Сметливый секретарь видел, что пылкий, чувствительный и в то же время слабый характером Кемский легко может сделаться добычею первой женщины, которой бы вздумалось приобрести его любовь или только показаться к нему неравнодушною и задеть его слабую сторону. Многие девицы посматривали на него с участием и нежностью; матушки обходились с ним предупредительно и учтиво. Тряпицын сообщил эти опасения своим благодетелям и доказал им, что князь, женясь без их воли на дочери какого-нибудь неблагонамеренного человека, может забыть, чем обязан своим родственникам, может переменить свои намерения в рассуждении детей Алевтины. Следственно, если уже должно ему жениться, пусть он женится на особе, которая совершенно зависела бы от его семейства. План был одобрен в фамильном совете; надлежало привести его в исполнение.
Алевтина вспомнила об одной своей дальней родственнице по матери, круглой сироте, не имевшей никакой надежды в свете, ни даже приюта, и проживавшей в Москве попеременно у разных родственников. Ее выписали. Явилась недурная собою высокая, худощавая, чахотная фигура лет двадцати пяти, из которых по скромности убавляла двадцать процентов.

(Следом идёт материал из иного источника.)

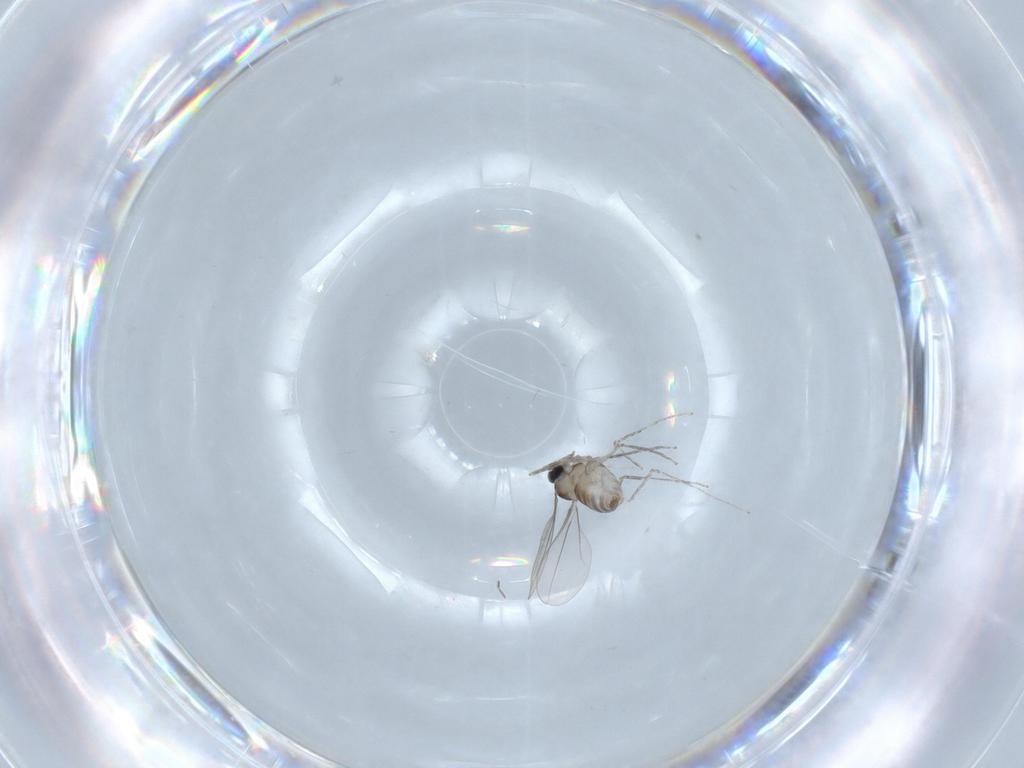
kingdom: Animalia
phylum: Arthropoda
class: Insecta
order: Diptera
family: Cecidomyiidae
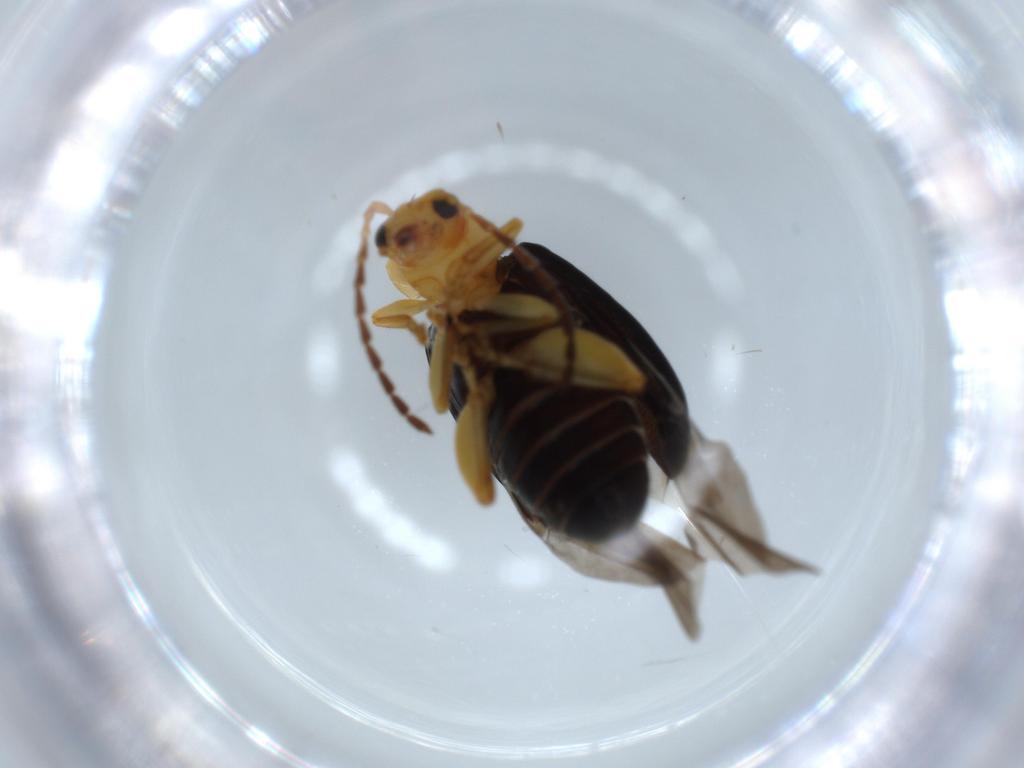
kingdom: Animalia
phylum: Arthropoda
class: Insecta
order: Coleoptera
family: Chrysomelidae
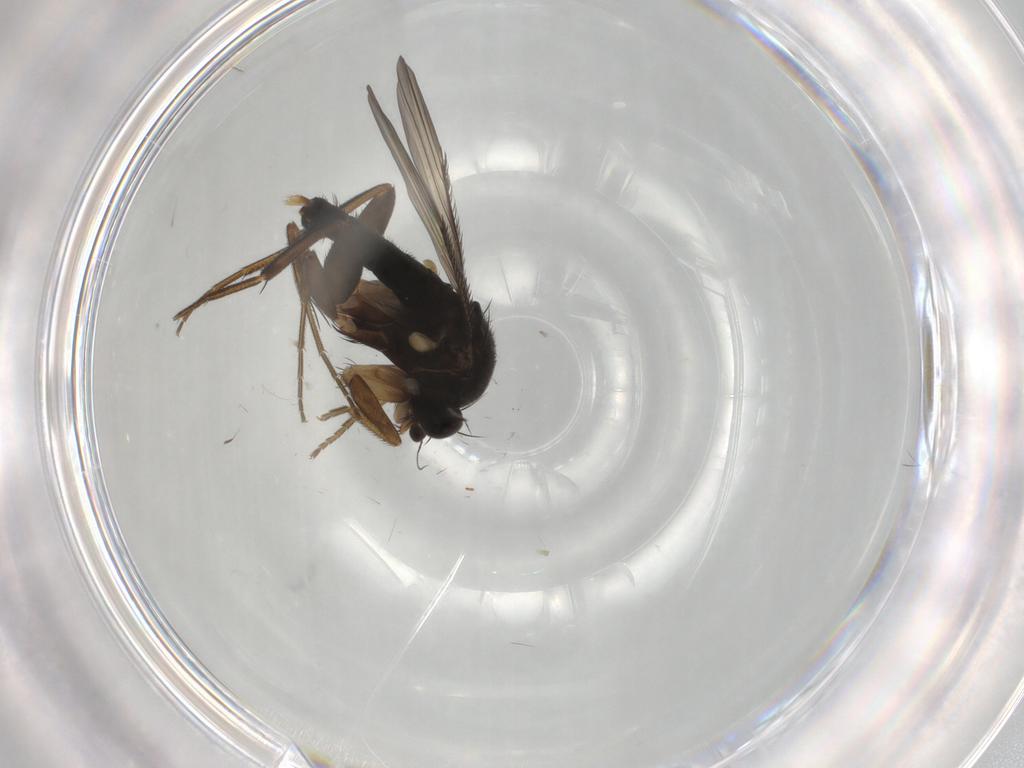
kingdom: Animalia
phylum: Arthropoda
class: Insecta
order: Diptera
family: Phoridae
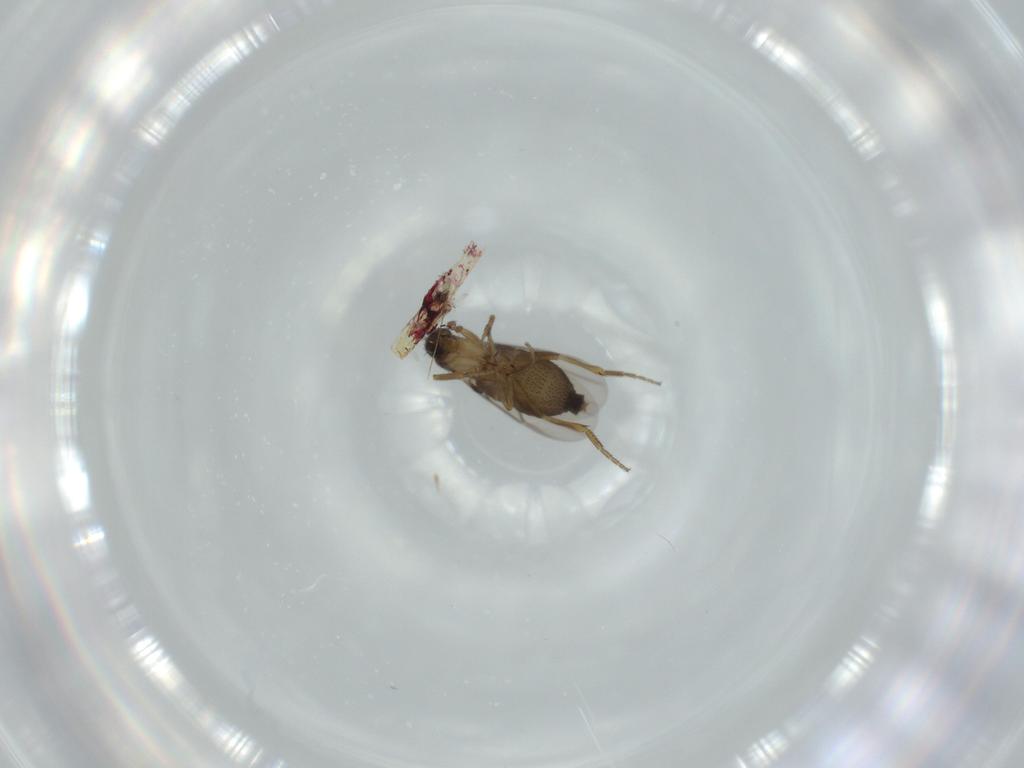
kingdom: Animalia
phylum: Arthropoda
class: Insecta
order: Diptera
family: Phoridae
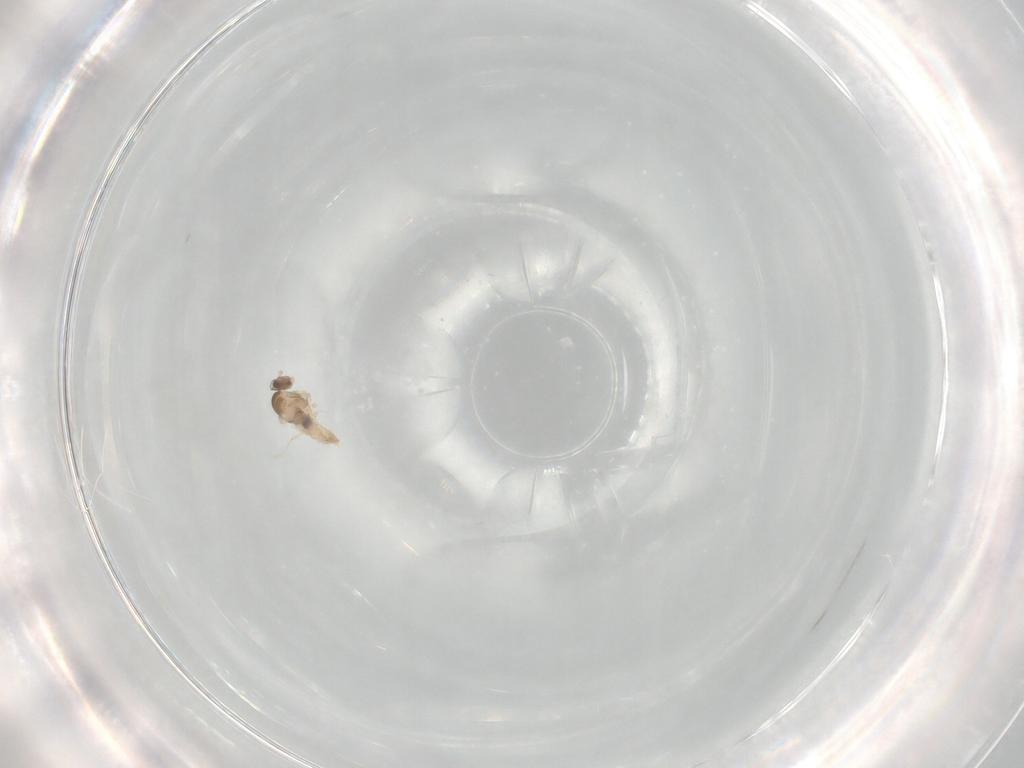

Татьяна Петровна была довольно хорошо воспитана, говорила по-французски, танцевала и т.д. Наслышась о властолюбивом нраве Алевтины, она предстала пред нее, как пред грозною судью, со страхом и трепетом, но прием ласковый, нежный и предупредительный рассеял ее опасения. Алевтина объявила ей, что намерена исполнить давнишнее свое желание, пристроить любезную родственницу в своем доме и, если сыщется жених, выдать ее замуж, как родную дочь. Старушка Прасковья Андреевна оросила ее слезами родственной любви и нежного участия к судьбе несчастной сироты. Ей отвели хорошенькую комнатку в доме, приставили к ней служанку, обновили ее гардероб. Татьяна пришла сперва в изумление от таких неожиданных и незаслуженных милостей со стороны людей, которые без расчету никому в свете добра не делали, и вскоре догадалась, что ее ласкают неспроста. Недаром была она однофамилицею Алевтины: женская хитрость, упражнявшаяся всю жизнь в изыскании средств к угождению зажиточным родственникам, нашла себе теперь достаточную пищу. Татьяна решилась повиноваться, молчать и наблюдать; без труда заметила она старания Алевтины сблизить ее с князем, не догадывалась о действительной причине этих замыслов, но с восторгом предалась мысли быть княгинею и богатою и вознамерилась употребить все средства к достижению этой цели.
А что делал между тем Кемский? Беззаботность его была непродолжительна. Попривыкнув к новой службе, не находя прежних споров и неудовольствий в доме сестры своей, он опять начал призадумываться. В нем действительно были две жизни: одна существенная, так сказать, практическая, в которой он занимался вседневными делами, службою, обхождением с людьми, к которым был равнодушен, и, когда эти дела наполняли все его минуты, когда они его беспокоили, тревожили, он был доволен, не требовал и не искал ничего иного; но лишь только случался в этих обыкновенных занятиях какой-либо промежуток, наполненный у иных людей скукою, – в Кемском возникала другая жизнь, возвышенная, не земная, мечтательная; он занимался и прежними делами, но в том участвовали только физические его силы и низшие способности души, а ум, воображение, рассудок, чувство носились в мире духовном. В это время одной малой искры достаточно было для воспламенения всей души его. Знакомые и родственники считали его нездоровым, но не беспокоились о следствиях, что эти припадки у него часто случаются и со временем проходят.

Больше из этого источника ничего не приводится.